## WORK INSTRUCTION
Copy out every line of the data below without changing anything, but leave out the pictures.
----
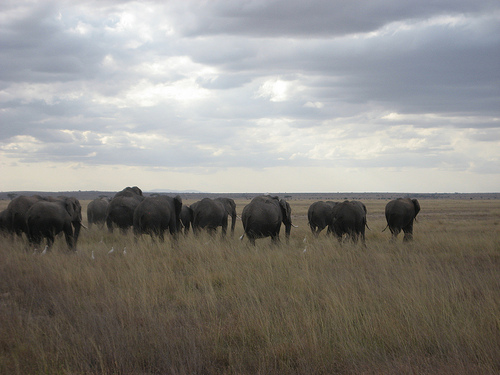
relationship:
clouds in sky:
[83, 47, 220, 136] [46, 8, 493, 144]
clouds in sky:
[316, 84, 389, 128] [93, 17, 444, 177]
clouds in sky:
[370, 81, 460, 141] [57, 8, 485, 178]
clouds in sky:
[95, 70, 149, 114] [74, 25, 483, 164]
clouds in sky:
[139, 49, 203, 92] [155, 51, 479, 190]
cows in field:
[16, 190, 425, 245] [0, 182, 483, 334]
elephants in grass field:
[11, 189, 431, 270] [31, 210, 485, 362]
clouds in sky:
[22, 28, 97, 125] [11, 32, 111, 89]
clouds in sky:
[330, 52, 416, 114] [38, 32, 468, 177]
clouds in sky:
[386, 13, 476, 78] [2, 2, 497, 191]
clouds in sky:
[3, 0, 496, 172] [2, 2, 497, 191]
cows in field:
[2, 186, 422, 248] [0, 192, 497, 370]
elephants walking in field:
[189, 197, 237, 238] [0, 192, 497, 370]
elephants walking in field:
[306, 200, 336, 237] [0, 192, 497, 370]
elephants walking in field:
[185, 195, 294, 242] [0, 192, 497, 370]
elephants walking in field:
[88, 184, 181, 240] [0, 192, 497, 370]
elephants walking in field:
[3, 194, 85, 249] [0, 192, 497, 370]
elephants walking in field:
[91, 184, 238, 236] [0, 192, 497, 370]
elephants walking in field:
[240, 192, 421, 245] [0, 192, 497, 370]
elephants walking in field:
[88, 186, 419, 239] [0, 192, 497, 370]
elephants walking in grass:
[189, 197, 237, 238] [0, 192, 497, 369]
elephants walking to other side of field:
[189, 197, 237, 238] [0, 192, 497, 370]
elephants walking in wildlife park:
[189, 197, 237, 238] [2, 190, 497, 371]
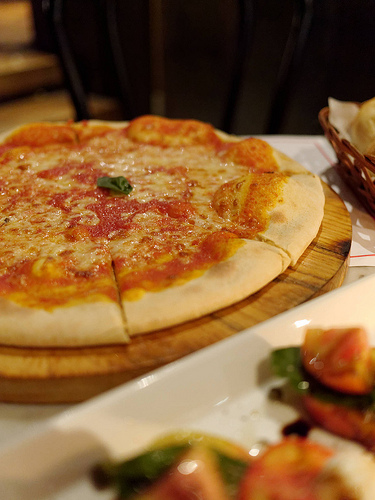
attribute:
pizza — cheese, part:
[7, 101, 350, 380]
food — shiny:
[256, 316, 373, 388]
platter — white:
[94, 269, 369, 387]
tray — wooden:
[0, 115, 353, 404]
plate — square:
[1, 266, 373, 499]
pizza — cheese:
[0, 98, 335, 350]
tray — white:
[2, 271, 372, 496]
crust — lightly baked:
[267, 168, 327, 261]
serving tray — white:
[0, 267, 375, 498]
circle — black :
[337, 238, 351, 261]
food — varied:
[16, 138, 372, 452]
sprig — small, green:
[91, 174, 135, 198]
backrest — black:
[93, 4, 315, 106]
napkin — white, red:
[349, 240, 373, 273]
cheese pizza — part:
[168, 131, 217, 149]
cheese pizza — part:
[46, 274, 103, 300]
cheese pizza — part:
[38, 155, 67, 181]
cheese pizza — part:
[70, 219, 134, 249]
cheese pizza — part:
[170, 188, 205, 213]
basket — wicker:
[314, 100, 374, 215]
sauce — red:
[89, 189, 153, 244]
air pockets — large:
[206, 132, 284, 232]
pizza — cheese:
[5, 99, 307, 346]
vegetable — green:
[97, 175, 132, 194]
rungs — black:
[75, 7, 317, 97]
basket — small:
[315, 94, 373, 218]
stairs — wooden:
[11, 15, 147, 129]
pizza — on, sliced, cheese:
[0, 114, 323, 347]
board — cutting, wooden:
[10, 100, 346, 444]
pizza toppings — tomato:
[0, 117, 304, 373]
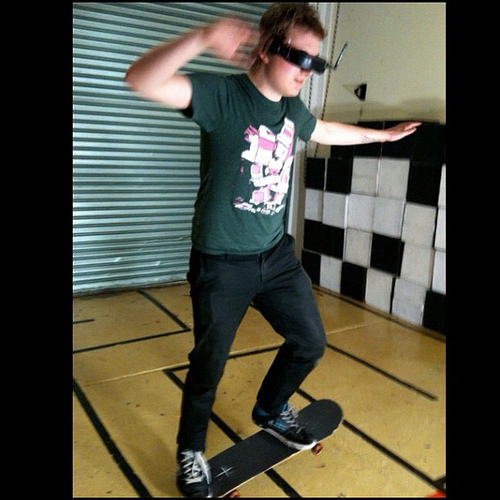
----
## EXERCISE OUTPUT
relationship:
clouds in sky:
[83, 47, 220, 136] [46, 8, 493, 144]
clouds in sky:
[316, 84, 389, 128] [93, 17, 444, 177]
clouds in sky:
[370, 81, 460, 141] [57, 8, 485, 178]
clouds in sky:
[95, 70, 149, 114] [74, 25, 483, 164]
clouds in sky:
[139, 49, 203, 92] [155, 51, 479, 190]
cows in field:
[16, 190, 425, 245] [0, 182, 483, 334]
elephants in grass field:
[11, 189, 431, 270] [31, 210, 485, 362]
clouds in sky:
[22, 28, 97, 125] [11, 32, 111, 89]
clouds in sky:
[330, 52, 416, 114] [38, 32, 468, 177]
clouds in sky:
[386, 13, 476, 78] [2, 2, 497, 191]
clouds in sky:
[3, 0, 496, 172] [2, 2, 497, 191]
cows in field:
[2, 186, 422, 248] [0, 192, 497, 370]
elephants walking in field:
[189, 197, 237, 238] [0, 192, 497, 370]
elephants walking in field:
[306, 200, 336, 237] [0, 192, 497, 370]
elephants walking in field:
[185, 195, 294, 242] [0, 192, 497, 370]
elephants walking in field:
[88, 184, 181, 240] [0, 192, 497, 370]
elephants walking in field:
[3, 194, 85, 249] [0, 192, 497, 370]
elephants walking in field:
[91, 184, 238, 236] [0, 192, 497, 370]
elephants walking in field:
[240, 192, 421, 245] [0, 192, 497, 370]
elephants walking in field:
[88, 186, 419, 239] [0, 192, 497, 370]
elephants walking in grass:
[189, 197, 237, 238] [0, 192, 497, 369]
elephants walking to other side of field:
[189, 197, 237, 238] [0, 192, 497, 370]
elephants walking in wildlife park:
[189, 197, 237, 238] [2, 190, 497, 371]
attribute:
pizza — cheese, part:
[7, 101, 350, 380]
food — shiny:
[256, 316, 373, 388]
platter — white:
[94, 269, 369, 387]
tray — wooden:
[0, 115, 353, 404]
plate — square:
[1, 266, 373, 499]
pizza — cheese:
[0, 98, 335, 350]
tray — white:
[2, 271, 372, 496]
crust — lightly baked:
[267, 168, 327, 261]
serving tray — white:
[0, 267, 375, 498]
circle — black :
[337, 238, 351, 261]
food — varied:
[16, 138, 372, 452]
sprig — small, green:
[91, 174, 135, 198]
backrest — black:
[93, 4, 315, 106]
napkin — white, red:
[349, 240, 373, 273]
cheese pizza — part:
[168, 131, 217, 149]
cheese pizza — part:
[46, 274, 103, 300]
cheese pizza — part:
[38, 155, 67, 181]
cheese pizza — part:
[70, 219, 134, 249]
cheese pizza — part:
[170, 188, 205, 213]
basket — wicker:
[314, 100, 374, 215]
sauce — red:
[89, 189, 153, 244]
air pockets — large:
[206, 132, 284, 232]
pizza — cheese:
[5, 99, 307, 346]
vegetable — green:
[97, 175, 132, 194]
rungs — black:
[75, 7, 317, 97]
basket — small:
[315, 94, 373, 218]
stairs — wooden:
[11, 15, 147, 129]
pizza — on, sliced, cheese:
[0, 114, 323, 347]
board — cutting, wooden:
[10, 100, 346, 444]
pizza toppings — tomato:
[0, 117, 304, 373]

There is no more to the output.